◆ Task statement ◆
Exclude the pictures, and otherwise reproduce the data in full.

◆ Data supplied ◆
◇ ◇ ◇ ◇ ◇ ◇ ◇
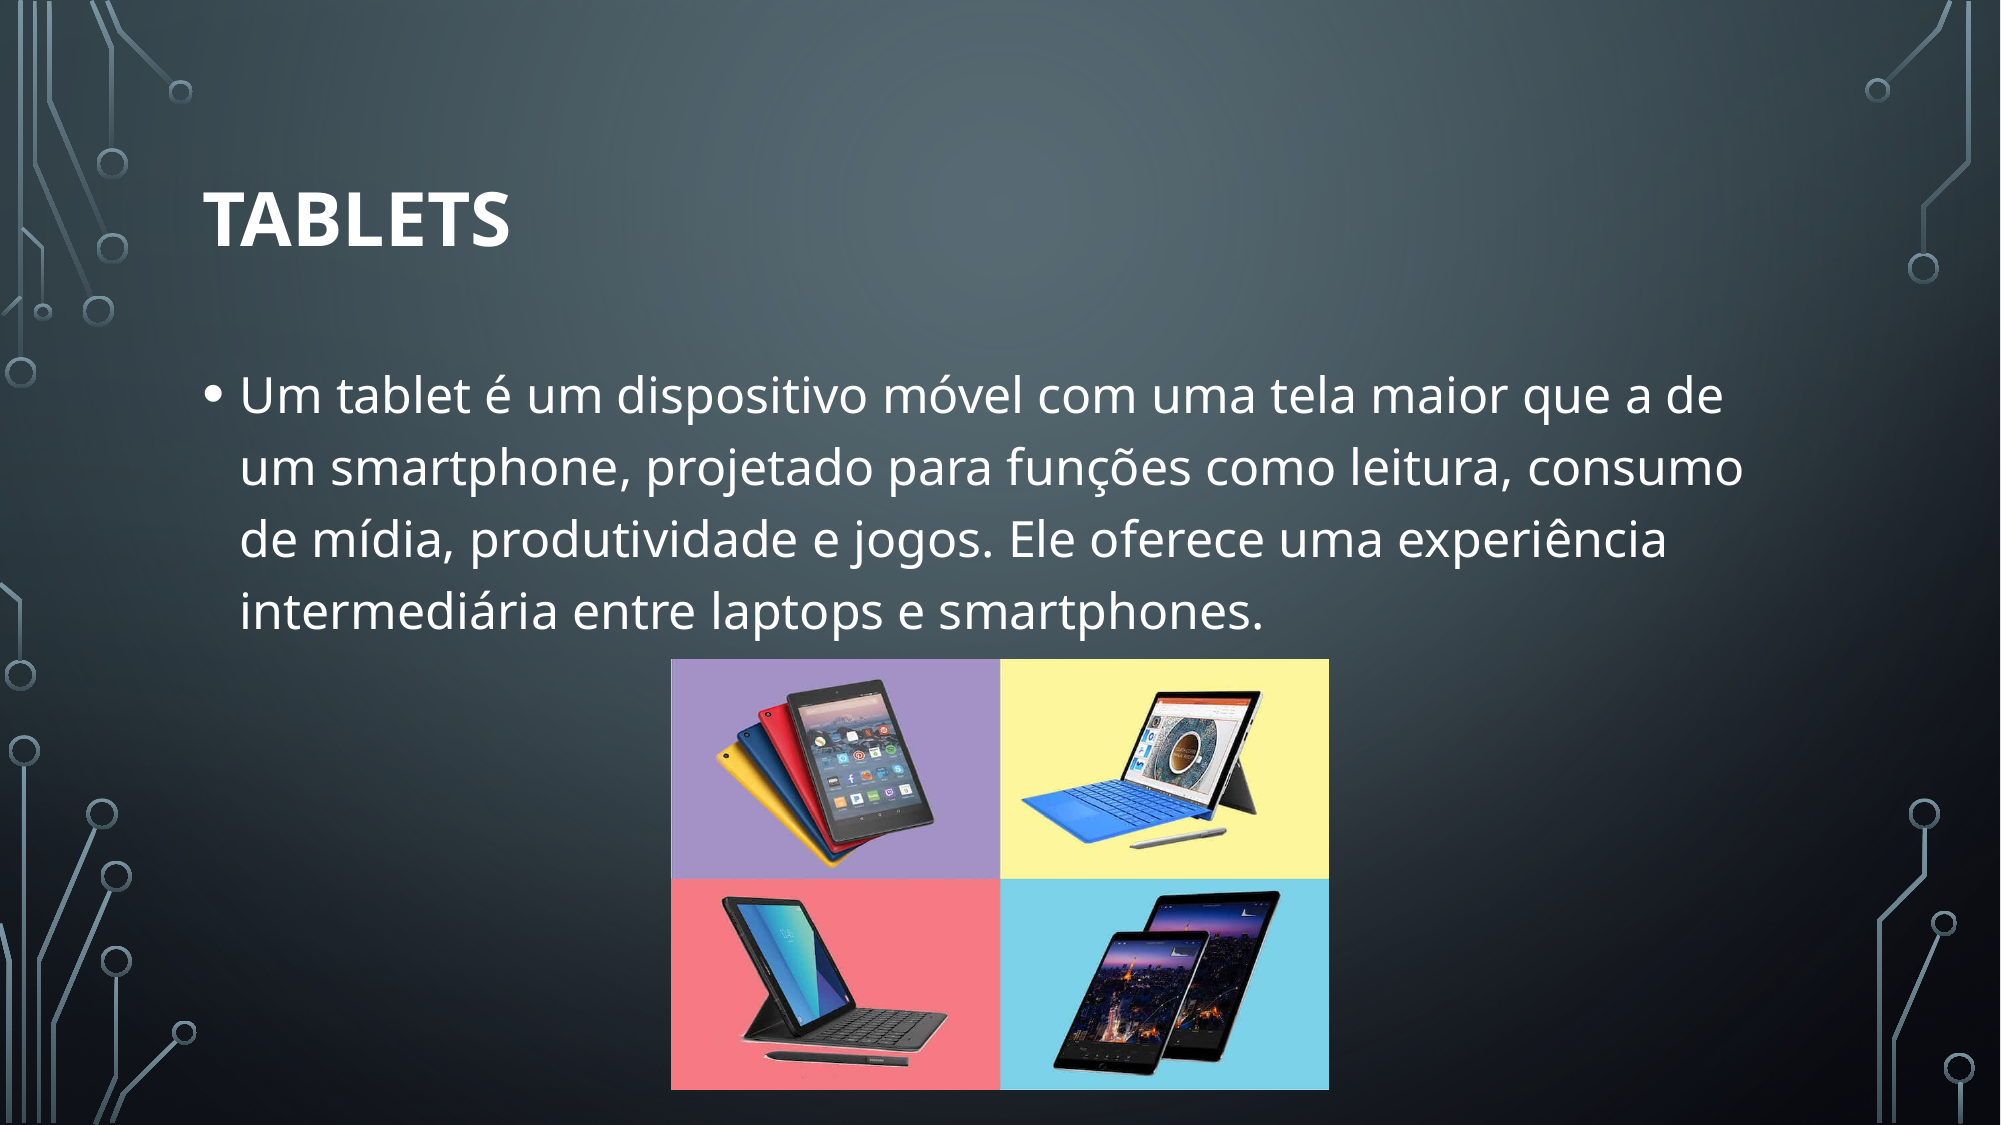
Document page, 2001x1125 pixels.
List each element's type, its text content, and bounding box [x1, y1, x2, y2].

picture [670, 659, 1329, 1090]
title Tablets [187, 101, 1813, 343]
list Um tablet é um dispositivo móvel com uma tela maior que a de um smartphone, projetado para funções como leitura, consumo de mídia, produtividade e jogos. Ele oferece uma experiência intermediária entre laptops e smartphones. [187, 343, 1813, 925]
◇ ◇ ◇ ◇ ◇ ◇ ◇
◆ Answer to this problem ◆
Document page, 2001x1125 pixels.
List each element's type, its text content, and bounding box [x1, y1, x2, y2].

picture [670, 659, 1329, 1090]
title Tablets [187, 101, 1813, 343]
list Um tablet é um dispositivo móvel com uma tela maior que a de um smartphone, projetado para funções como leitura, consumo de mídia, produtividade e jogos. Ele oferece uma experiência intermediária entre laptops e smartphones. [187, 343, 1813, 925]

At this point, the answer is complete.